§ **Task statement**:
Look through the records below and give the number of lines holding the string "this", nothing more.
──────── Material supplied ────────
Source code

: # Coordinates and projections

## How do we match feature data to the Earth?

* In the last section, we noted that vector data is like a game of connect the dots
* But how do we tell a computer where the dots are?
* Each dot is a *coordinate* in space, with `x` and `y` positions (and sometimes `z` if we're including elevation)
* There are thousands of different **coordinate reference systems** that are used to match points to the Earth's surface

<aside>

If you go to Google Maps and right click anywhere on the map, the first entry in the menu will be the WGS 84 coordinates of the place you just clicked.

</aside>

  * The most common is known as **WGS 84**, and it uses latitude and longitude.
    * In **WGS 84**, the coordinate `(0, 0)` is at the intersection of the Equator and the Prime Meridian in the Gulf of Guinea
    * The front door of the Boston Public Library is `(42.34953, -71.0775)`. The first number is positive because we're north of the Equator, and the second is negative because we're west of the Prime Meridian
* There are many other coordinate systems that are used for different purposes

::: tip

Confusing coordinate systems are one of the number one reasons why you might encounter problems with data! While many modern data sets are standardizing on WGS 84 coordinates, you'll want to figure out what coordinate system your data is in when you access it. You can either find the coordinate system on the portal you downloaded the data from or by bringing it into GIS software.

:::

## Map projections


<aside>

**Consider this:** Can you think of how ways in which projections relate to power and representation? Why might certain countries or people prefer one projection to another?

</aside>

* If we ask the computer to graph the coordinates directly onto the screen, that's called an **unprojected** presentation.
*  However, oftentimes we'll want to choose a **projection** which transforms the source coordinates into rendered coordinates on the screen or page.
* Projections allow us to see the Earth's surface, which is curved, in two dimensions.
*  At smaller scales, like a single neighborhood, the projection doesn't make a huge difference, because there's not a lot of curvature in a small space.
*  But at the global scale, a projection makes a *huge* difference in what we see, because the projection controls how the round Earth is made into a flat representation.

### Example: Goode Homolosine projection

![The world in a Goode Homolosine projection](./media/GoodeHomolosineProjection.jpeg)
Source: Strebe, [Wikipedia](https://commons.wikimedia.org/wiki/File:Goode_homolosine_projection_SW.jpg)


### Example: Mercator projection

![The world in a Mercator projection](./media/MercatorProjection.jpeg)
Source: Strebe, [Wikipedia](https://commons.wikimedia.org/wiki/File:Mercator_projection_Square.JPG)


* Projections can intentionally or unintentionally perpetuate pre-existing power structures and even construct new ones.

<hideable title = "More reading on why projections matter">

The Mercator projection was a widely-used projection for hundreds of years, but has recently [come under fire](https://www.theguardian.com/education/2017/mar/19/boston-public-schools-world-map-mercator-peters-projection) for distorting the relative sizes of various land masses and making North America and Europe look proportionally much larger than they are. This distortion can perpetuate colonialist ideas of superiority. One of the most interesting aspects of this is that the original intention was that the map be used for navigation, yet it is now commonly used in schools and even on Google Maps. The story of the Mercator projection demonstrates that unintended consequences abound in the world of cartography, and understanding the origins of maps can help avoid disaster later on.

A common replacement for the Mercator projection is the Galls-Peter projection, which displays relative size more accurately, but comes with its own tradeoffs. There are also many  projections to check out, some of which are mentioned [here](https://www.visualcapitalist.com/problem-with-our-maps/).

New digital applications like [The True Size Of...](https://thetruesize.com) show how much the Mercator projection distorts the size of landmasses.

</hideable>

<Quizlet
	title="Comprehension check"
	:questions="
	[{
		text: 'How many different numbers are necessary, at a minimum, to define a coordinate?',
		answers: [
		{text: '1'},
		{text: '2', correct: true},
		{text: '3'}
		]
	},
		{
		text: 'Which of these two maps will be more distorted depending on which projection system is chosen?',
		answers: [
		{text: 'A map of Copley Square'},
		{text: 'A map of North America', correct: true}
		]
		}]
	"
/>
────────
§ **Task answer**:
2